12:35 Jul. 8, 2016
"We need to deepen security cooperation between NATO and the EU and increase our support for Ukraine as it defends its sovereignty and territorial integrity," Obama said
U.S. President Barack Obama urged NATO to make strong, specific commitments to meet challenges from Islamic State (IS) extremists, Russia, Britain's "Brexit" vote to leave the European Union, and conflicts that have prompted millions of people to seek refuge in Europe.
In a commentary published on the Financial Times website on July 8, hours before the start of a two-day NATO summit in Warsaw that will be the last one he attends as president, Obama said this "may be the most important moment for our transatlantic alliance since the end of the Cold War."
NATO will send a signal of deterrence to a pugnacious Russia and demonstrate unity as the West also grapples with deadly attacks by IS militants, an influx of migrants into Europe, the divisive "Brexit" vote, and a resurgent Taliban in Afghanistan.
Much of the focus will be on Russia, which angered the West and upset the post-World War II order in 2014 by seizing the Crimean Peninsula from Ukraine and backing separatists whose war with Kyiv's forces has killed more than 9,300 people in the eastern Donbas region.

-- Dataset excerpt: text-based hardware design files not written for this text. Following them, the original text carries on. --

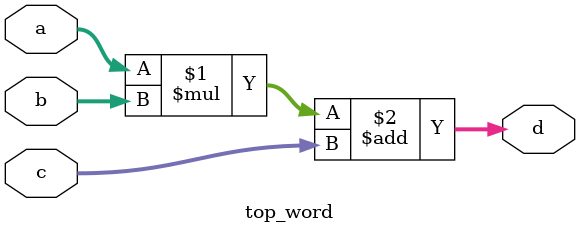
<source format=v>
module top_word(a, b, c, d);
input signed [3:0] a, b, c;
output signed [3:0] d;

assign d = a * b + c;

endmodule

</source>
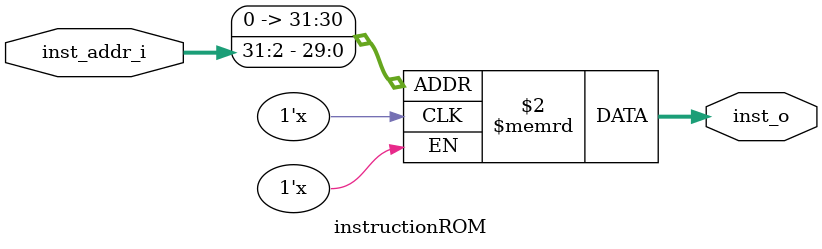
<source format=v>
module instructionROM (
    input wire [31:0] inst_addr_i,  //来自PC的地址
    output reg [31:0] inst_o  // 输出指令
);
  reg [31:0] ROM[0:4095];
  always @(*) begin
    inst_o = ROM[inst_addr_i>>2];
  end
endmodule

</source>
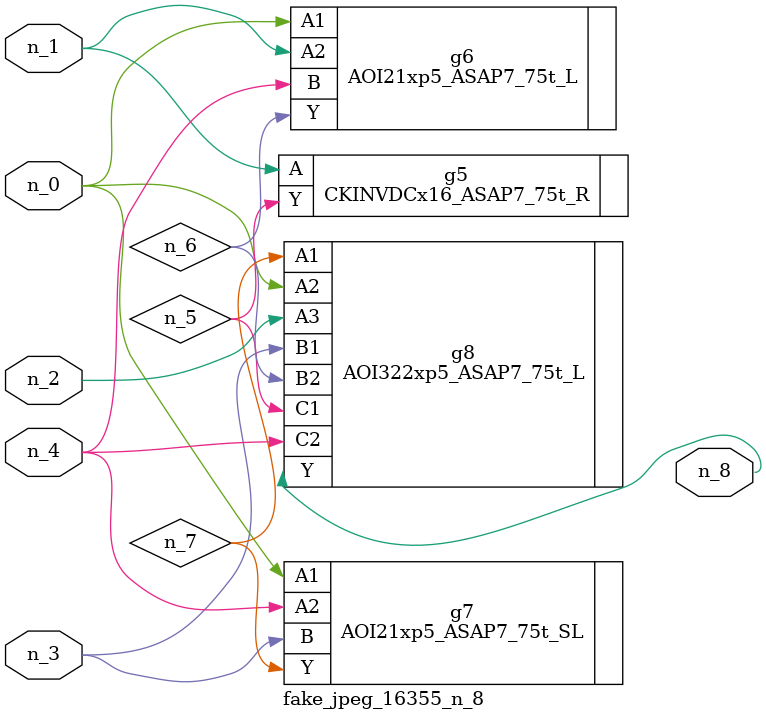
<source format=v>
module fake_jpeg_16355_n_8 (n_3, n_2, n_1, n_0, n_4, n_8);

input n_3;
input n_2;
input n_1;
input n_0;
input n_4;

output n_8;

wire n_6;
wire n_5;
wire n_7;

CKINVDCx16_ASAP7_75t_R g5 ( 
.A(n_1),
.Y(n_5)
);

AOI21xp5_ASAP7_75t_L g6 ( 
.A1(n_0),
.A2(n_1),
.B(n_4),
.Y(n_6)
);

AOI21xp5_ASAP7_75t_SL g7 ( 
.A1(n_0),
.A2(n_4),
.B(n_3),
.Y(n_7)
);

AOI322xp5_ASAP7_75t_L g8 ( 
.A1(n_7),
.A2(n_0),
.A3(n_2),
.B1(n_3),
.B2(n_6),
.C1(n_5),
.C2(n_4),
.Y(n_8)
);


endmodule
</source>
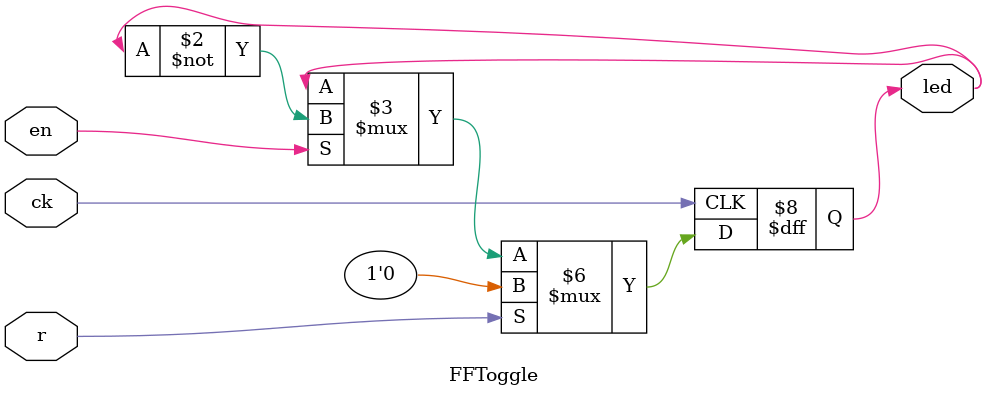
<source format=v>

module FFToggle (ck,en,r,led);
    input wire ck, en, r;
    output reg led;

    always @(posedge ck) begin
        if (r)
            led<=1'b0;
        else if (en) 
            led<=~led;
    end
endmodule
</source>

"Russia's aggression against Ukraine threatens our vision of a Europe that is whole, free, and at peace," wrote Obama, who also highlighted IS attacks that have "slaughtered innocents in NATO countries, from Orlando to Paris to Brussels to Istanbul," the British vote, and conflicts "from Africa to Syria to Afghanistan" that have sent waves of migrants to Europe.
"I believe that our nations must summon the political will, and make concrete commitments, to meet these urgent challenges," wrote Obama, who will also meet with EU leaders including British Prime Minister David Cameron, who is stepping down to make way for Britain's exit from the bloc.